Altschuler spoke with roughly 40 students and faculty of UNC's creative writing program about his experiences as a working writer. A graduate of UNC, Altschuler is co-executive producer and a writer for Fox's hit animated comedy, "King of the Hill," now in its fifth season.

While visiting family in North Carolina, Altschuler came to UNC to share his experiences as a struggling writer who has finally made it big.

"I've spent most of my life trying not to work at a bank," Altschuler said.

Altschuler graduated an economics major, but he became interested in communications when he met David Krinsky, a creative writing major at the time, during his junior year.

"We did this goofy half-hour comedy show on STV," Altschuler said. "Basically, we got to pick up a camera and use it for stupid stuff. But the important thing about it was that we had something we could show people," he said.

From that point, he and Krinsky knew they were headed for Hollywood. They spent a year working in Chapel Hill to save money so they could move to Hollywood and write feature films.

"A great thing to have is wealthy parents.
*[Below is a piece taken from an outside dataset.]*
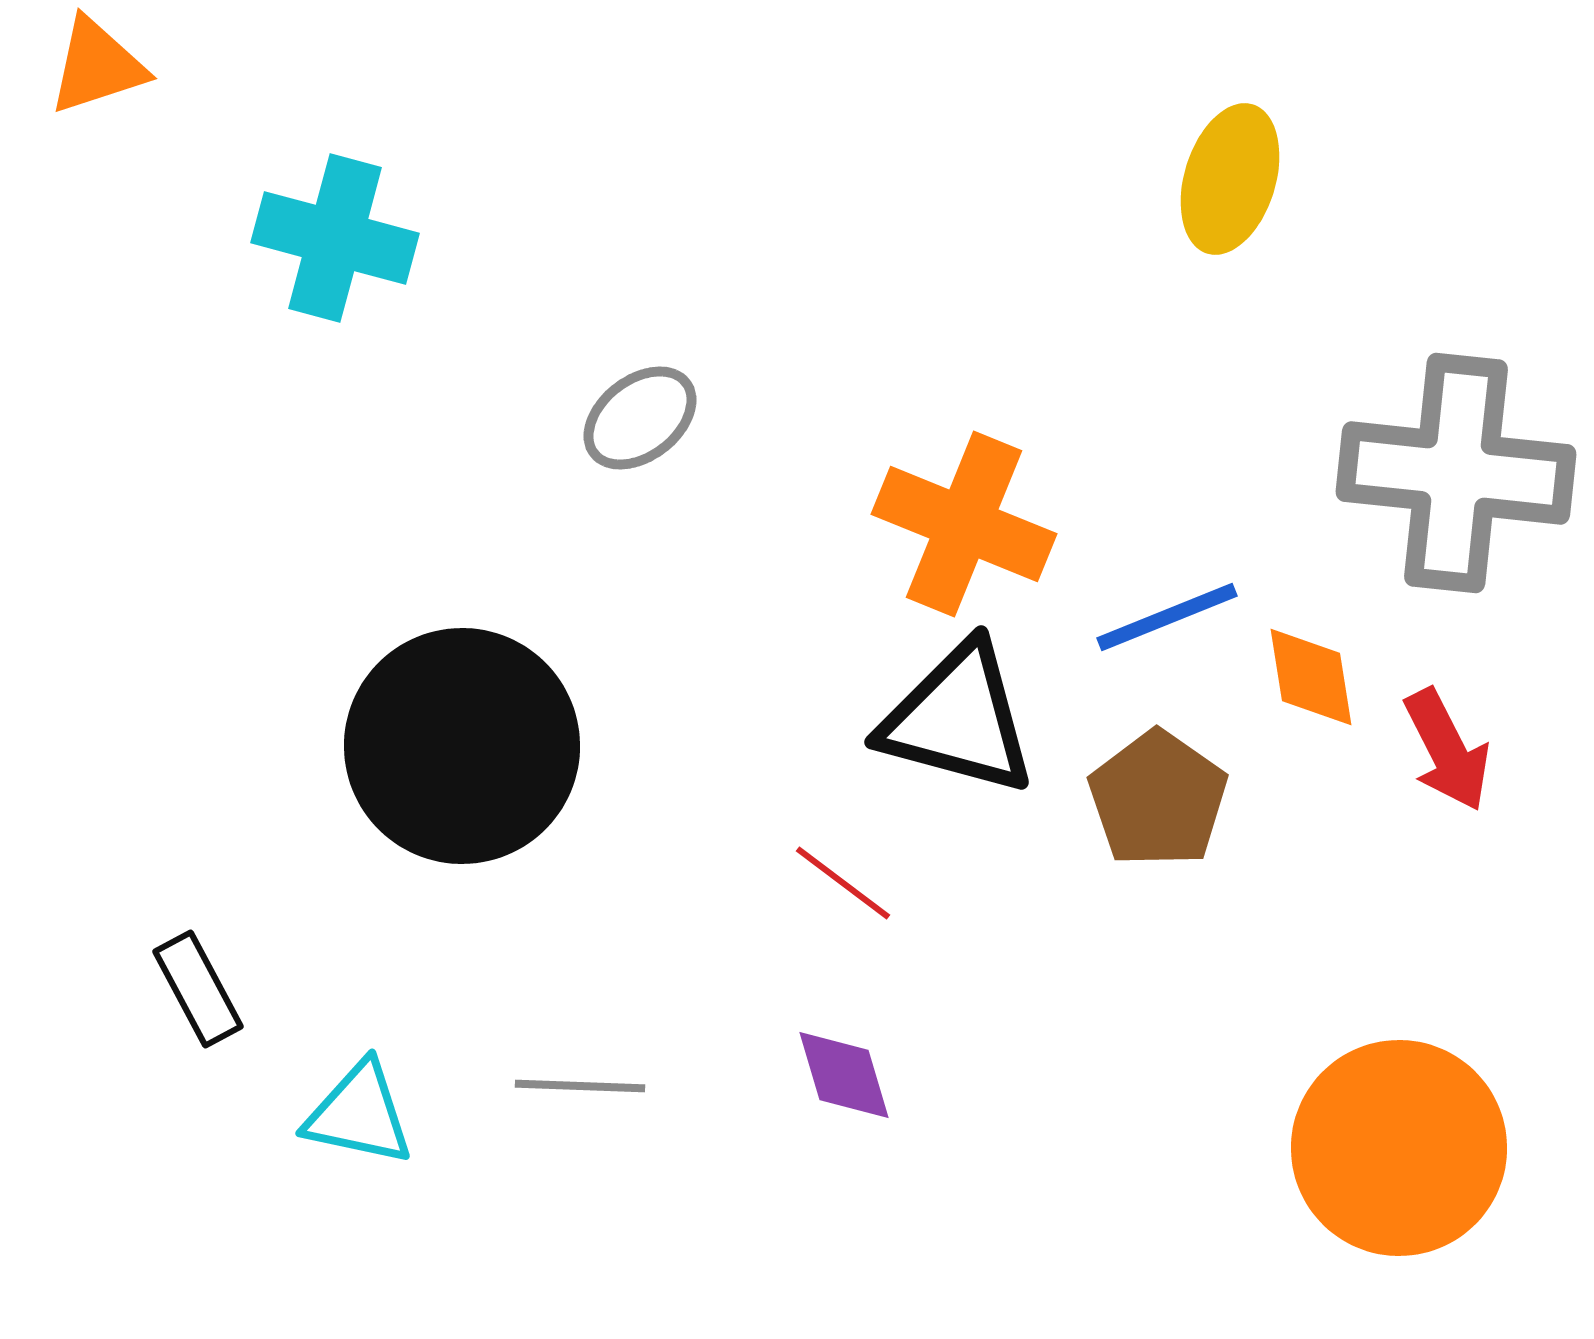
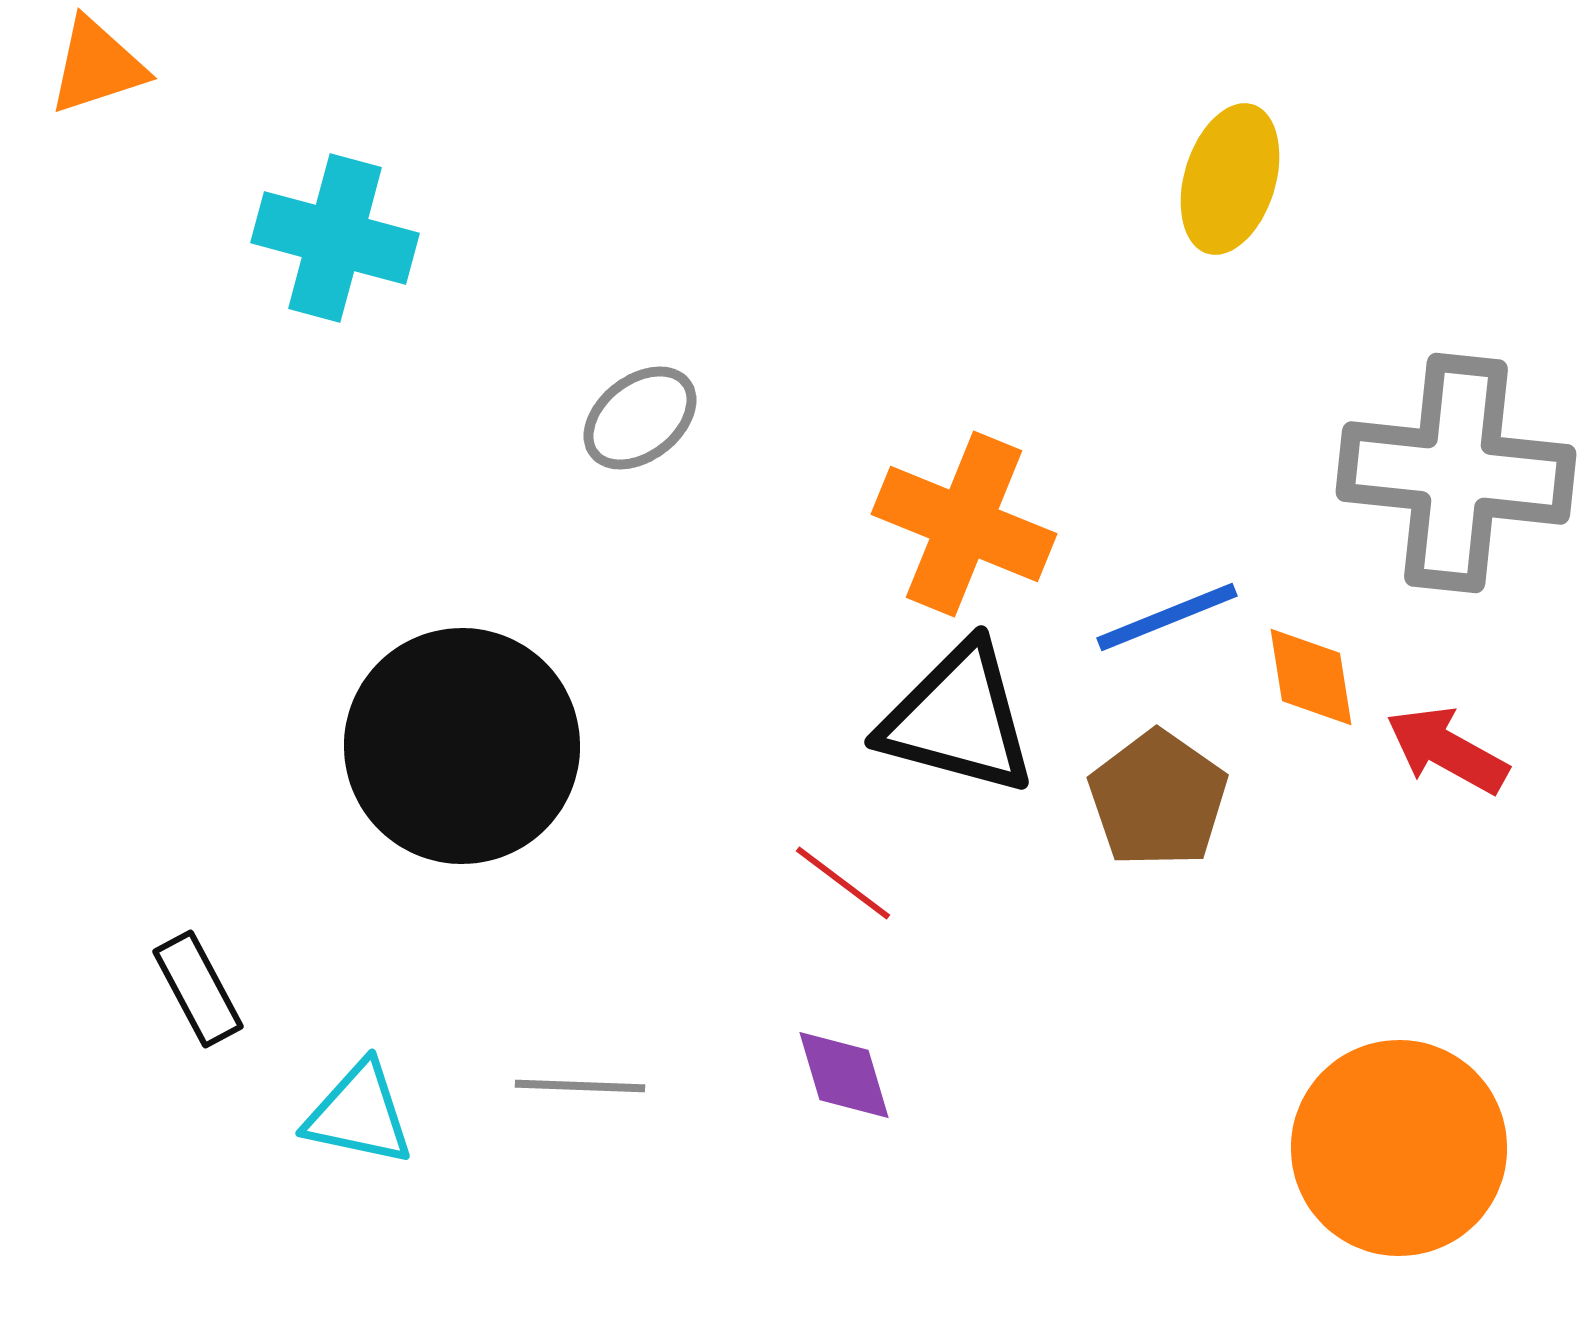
red arrow: rotated 146 degrees clockwise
Unfortunately, we didn't have them," Altschuler said with a wry grin.

After spending years scraping by and being turned away by movie studios, Altschuler and Krinsky decided to try their hand at television writing, which eventually led the duo into writing for "King of the Hill."

"There's so much luck involved getting a script produced, but you have to get to that level where you can compete," Altschuler said. "Endurance. There is talent, but it's work," he said.

Marianne Gingher, director of the creative writing program, arranged the visit with Altschuler because she believed it would be a valuable opportunity to raise students' awareness of the many options they have as creative writers.

"We teach all kinds of writing here in the creative writing department, from poetry to fiction and non-fiction," Gingher said. "But it's important to know that there are other types of writing in the entertainment industry."

Gingher said Altschuler's presentation was a chance to help future writers prepare for the business. "It is important for students to know that the process of being a writer is a long and difficult one."

Altschuler speaks from experience when he remembers the frustration of being an aspiring writer. "I wish that when I was in school there was somebody to help me out -- show me the hard knocks."